Prototyping for Bluetooth accelerometer

accelerometerbluetoothbluetooth low energyprototypingsoftware

I'm a software developer looking to prototype an application that requires input from a 3-axis accelerometer, ideally via Bluetooth LE. Current specs on the accelerometer are +/-50G sensing range with +/-5% precision and at least 1kHz sample rate, ideally with peak sampling.

My primary question is whether I can do this with off-the-shelf hardware and APIs? If so what are good sources and standards, especially if I want to mass-produce the hardware?

E.g., can I pay up for an integrated prototype device that meets those specs and comes with an API that encapsulates the Bluetooth, self-test, and other hardware interaction, so I can just get to work on the software problem?

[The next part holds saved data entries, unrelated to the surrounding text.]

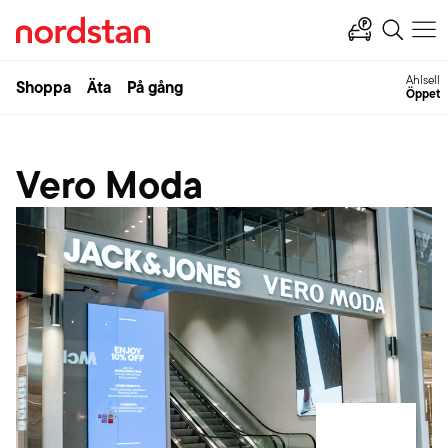
Ahlsell
Shoppa
Äta
På gång
Öppet
Vero Moda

Or is this still a "hard"/custom electronics problem? If so is the Bluetooth requirement itself tricky, meaning I should start with a wired connection to the accelerometer and deal with Bluetooth integration later?

Best Answer

BLE has enough bandwidth to send 1kHz of accelerometer readings, but it does not have low enough latency to send 1000/second.

If you accept the latency limitations of BLE, you can build your product around a BLE capable HCI module. HCI is a request/event protocol that lets you drive the Bluetooth stack in the module. You can use HID over GATT profile (HOGP) and you will only need to know a little bit about Bluetooth to drive HCI and otherwise you will work mostly in terms of USB HID concepts.